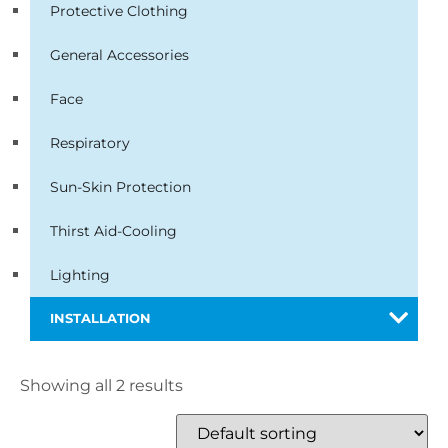
Protective Clothing
General Accessories
Face
Respiratory
Sun-Skin Protection
Thirst Aid-Cooling
Lighting
INSTALLATION
Showing all 2 results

## Written task
Reproduce the text of the listing with "results" replaced by "products" and all other text unchanged. Omit the pictures.

## Your response
Protective Clothing
General Accessories
Face
Respiratory
Sun-Skin Protection
Thirst Aid-Cooling
Lighting
INSTALLATION
Showing all 2 products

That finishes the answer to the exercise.